Meet the Goldflame

Goldflame spirea (image) in late May is chartreuse. It retains some of its spring red.
Here's how the Goldflame spirea observed for purposes of this review looked in late May. David Beaulieu

Goldflame is one of the most commonly chosen deciduous shrubs for landscaping. It's favored for its golden leaves. The official Latin name of this plant is Spiraea japonica 'Goldflame.' The latter is the cultivar name, and, as the name suggests, this is an indication of the plant's foliage color. Goldflame spireas, like the other cultivars in this group, are deciduous flowering shrubs.

Characteristics of Goldflame

These compact bushes (3 feet tall with a spread slightly bigger than that) have dark pink flowers. The blossoms occur in flattish clusters. Bloom time is early June in a zone five garden, for example. It will bloom a little earlier in warmer climates and a little later in cooler zones. But their flowers are not the trait most valued. Rather, it is the attractive golden leaves that emerge in the spring that is the real attraction.

Planting Zones, Growing Conditions

As you will readily surmise from the specific epithet of its botanical name, Spiraea japonica is indigenous to the Far East. It is suited to planting in zones four through eight. Grow the plant in full sunlight and well-drained soil. Although the plant is not a heavy feeder, it wouldn't hurt to amend the soil with compost.
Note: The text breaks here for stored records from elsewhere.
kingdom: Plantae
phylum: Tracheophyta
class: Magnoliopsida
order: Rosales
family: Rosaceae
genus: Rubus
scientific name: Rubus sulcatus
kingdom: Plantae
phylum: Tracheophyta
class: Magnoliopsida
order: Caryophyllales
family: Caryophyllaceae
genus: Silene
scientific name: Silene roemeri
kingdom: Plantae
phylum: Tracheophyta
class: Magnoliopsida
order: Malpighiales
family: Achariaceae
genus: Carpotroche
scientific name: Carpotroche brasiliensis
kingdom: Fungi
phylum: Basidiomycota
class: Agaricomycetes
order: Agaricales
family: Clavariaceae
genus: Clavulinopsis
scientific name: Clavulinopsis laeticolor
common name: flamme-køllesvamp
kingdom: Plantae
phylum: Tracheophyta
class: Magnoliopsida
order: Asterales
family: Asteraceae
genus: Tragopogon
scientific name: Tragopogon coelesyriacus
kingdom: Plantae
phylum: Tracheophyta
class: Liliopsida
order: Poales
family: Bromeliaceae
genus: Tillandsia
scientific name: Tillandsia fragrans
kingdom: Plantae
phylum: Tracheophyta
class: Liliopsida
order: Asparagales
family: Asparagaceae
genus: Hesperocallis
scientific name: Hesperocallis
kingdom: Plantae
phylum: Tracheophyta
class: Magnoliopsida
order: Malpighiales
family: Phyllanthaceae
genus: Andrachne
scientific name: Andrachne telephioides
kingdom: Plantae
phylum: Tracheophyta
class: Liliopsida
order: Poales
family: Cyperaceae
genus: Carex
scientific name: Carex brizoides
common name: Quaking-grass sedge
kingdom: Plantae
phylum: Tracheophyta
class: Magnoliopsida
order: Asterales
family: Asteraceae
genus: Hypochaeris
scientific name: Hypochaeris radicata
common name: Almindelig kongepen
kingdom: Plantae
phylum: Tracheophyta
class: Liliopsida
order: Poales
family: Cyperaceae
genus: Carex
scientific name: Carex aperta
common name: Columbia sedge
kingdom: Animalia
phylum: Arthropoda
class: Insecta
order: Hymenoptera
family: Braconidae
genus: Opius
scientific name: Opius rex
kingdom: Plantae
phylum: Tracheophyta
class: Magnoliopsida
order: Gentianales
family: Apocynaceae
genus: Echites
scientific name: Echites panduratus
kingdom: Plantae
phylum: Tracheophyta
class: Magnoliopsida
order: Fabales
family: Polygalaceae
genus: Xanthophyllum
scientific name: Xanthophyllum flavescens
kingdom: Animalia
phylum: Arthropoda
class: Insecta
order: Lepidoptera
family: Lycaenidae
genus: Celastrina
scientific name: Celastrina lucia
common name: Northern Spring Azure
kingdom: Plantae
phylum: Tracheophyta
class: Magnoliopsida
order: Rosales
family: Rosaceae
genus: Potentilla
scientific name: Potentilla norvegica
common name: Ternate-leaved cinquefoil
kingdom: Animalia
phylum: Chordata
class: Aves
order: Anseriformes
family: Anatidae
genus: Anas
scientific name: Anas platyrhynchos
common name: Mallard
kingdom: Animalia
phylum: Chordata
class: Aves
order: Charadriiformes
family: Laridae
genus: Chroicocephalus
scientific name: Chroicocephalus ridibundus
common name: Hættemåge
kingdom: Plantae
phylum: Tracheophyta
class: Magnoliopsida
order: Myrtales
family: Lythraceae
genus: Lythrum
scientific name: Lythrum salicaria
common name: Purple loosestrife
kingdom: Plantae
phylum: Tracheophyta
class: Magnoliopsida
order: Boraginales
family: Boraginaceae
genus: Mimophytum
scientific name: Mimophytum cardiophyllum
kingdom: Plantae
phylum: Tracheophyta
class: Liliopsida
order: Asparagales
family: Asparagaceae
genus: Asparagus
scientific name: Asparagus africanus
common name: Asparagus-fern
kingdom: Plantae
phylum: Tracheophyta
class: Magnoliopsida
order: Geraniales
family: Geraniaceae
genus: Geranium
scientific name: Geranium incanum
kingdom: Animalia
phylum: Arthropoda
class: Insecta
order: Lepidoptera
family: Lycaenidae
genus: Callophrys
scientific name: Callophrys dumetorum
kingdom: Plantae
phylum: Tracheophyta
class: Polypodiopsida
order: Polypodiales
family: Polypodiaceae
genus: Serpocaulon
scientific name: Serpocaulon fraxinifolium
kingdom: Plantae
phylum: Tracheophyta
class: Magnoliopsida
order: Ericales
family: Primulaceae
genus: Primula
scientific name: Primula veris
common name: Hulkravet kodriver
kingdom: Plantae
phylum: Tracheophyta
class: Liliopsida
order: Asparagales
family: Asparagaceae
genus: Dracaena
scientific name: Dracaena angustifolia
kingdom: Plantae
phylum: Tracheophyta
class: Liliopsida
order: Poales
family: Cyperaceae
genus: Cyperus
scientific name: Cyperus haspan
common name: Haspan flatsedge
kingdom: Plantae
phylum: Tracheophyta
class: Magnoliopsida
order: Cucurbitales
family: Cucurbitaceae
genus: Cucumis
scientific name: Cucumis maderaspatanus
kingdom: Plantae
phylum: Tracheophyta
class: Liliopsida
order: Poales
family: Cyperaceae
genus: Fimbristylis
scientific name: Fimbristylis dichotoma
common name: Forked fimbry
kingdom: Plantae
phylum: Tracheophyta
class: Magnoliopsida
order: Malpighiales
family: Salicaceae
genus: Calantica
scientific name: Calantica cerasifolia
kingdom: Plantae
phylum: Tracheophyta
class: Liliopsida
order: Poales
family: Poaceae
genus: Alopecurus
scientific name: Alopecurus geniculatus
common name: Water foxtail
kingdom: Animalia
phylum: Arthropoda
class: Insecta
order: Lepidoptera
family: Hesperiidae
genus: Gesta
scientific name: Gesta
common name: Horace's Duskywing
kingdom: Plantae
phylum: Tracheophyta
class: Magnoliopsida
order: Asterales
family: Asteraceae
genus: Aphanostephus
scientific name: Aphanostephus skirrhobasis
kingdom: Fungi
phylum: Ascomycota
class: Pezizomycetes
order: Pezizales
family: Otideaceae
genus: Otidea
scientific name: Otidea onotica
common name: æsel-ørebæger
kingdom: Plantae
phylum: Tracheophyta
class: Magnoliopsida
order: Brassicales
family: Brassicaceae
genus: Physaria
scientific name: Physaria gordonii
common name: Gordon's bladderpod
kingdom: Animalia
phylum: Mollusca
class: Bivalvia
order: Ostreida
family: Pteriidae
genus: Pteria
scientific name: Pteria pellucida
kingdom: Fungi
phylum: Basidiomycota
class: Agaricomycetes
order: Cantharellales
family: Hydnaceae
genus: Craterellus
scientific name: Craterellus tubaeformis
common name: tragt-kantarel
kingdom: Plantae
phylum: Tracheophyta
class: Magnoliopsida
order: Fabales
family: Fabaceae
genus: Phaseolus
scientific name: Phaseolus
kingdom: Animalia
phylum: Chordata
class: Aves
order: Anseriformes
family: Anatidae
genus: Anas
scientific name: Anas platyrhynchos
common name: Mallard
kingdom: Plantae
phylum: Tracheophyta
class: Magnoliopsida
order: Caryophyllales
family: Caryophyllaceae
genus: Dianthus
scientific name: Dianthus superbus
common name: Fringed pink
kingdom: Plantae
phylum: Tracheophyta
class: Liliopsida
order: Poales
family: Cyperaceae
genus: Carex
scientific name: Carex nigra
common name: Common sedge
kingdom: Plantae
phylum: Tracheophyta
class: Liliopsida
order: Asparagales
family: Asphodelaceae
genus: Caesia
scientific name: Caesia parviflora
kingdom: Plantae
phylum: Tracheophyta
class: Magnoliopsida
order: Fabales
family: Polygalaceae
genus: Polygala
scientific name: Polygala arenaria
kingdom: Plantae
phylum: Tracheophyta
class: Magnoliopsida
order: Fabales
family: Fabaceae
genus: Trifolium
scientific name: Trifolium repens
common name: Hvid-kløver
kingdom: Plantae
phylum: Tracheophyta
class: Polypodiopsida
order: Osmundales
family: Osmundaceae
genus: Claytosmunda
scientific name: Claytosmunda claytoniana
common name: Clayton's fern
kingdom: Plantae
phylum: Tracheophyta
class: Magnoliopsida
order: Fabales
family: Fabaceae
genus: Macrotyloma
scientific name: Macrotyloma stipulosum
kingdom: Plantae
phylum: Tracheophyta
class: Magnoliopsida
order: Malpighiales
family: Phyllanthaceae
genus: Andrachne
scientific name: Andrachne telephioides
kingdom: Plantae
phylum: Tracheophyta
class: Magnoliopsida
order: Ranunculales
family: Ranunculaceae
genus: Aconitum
Uses in Landscaping and Wildlife Considerations

Does the appearance of this bush in spring qualify it for specimen status? Some people think so, though for this purpose a better choice might be Gold Mound. Both types are suitable for foundation plantings and short hedges. These bushes are relatively good deer-resistant shrubs and fine butterfly plants.

Plant Care Tips

You can easily deadhead this low-maintenance bush by shearing it after it is done flowering. This will promote sporadic reblooming over the course of the summer. Goldflame is one of the shrubs that bloom on new wood, so do your pruning in late winter to early spring.

A Comparison Between 'Goldflame' Spirea and 'Gold Mound':

Goldflame isn't the only golden spirea cultivar. Others include 'Firelight' and 'Gold Mound.' Below are some comparisons between Goldflame and Gold Mound to help you decide which one to grow.

When Goldflame's new leaves emerge, they're red; when Gold Mound's come out, they're gold. Goldflame's earliest leaves, which started out red, turn bronze now, while the newer ones that continue to come along (at the tips of the branches) still come out red. This bush looks quite different from the more golden Gold Mound. In spring the red color of the Goldflame will be more intense.

By late June the Goldflame and Gold Mound will closely resemble each other. Although the colors of the mature leaves look similar, Gold Mound is still the slightly brighter of the two. By September, both shrubs have become greener (less golden) than they were during the spring and summer.

Both bushes will usually reach their peak fall color by mid-November. Gold Mound's hue is mainly yellow with a slight reddish overlay in places. Goldflame's color is mainly a light red. Neither of these shrubs contributes much landscape appeal through its fall foliage.

Overall, if you're seeking a shrub with bright golden foliage, Gold Mound is the favorite. The only selling point that Goldflame has is the red color of its new leaves. But if you crave a two-toned shrub, then you will appreciate the spring foliage of Goldflame.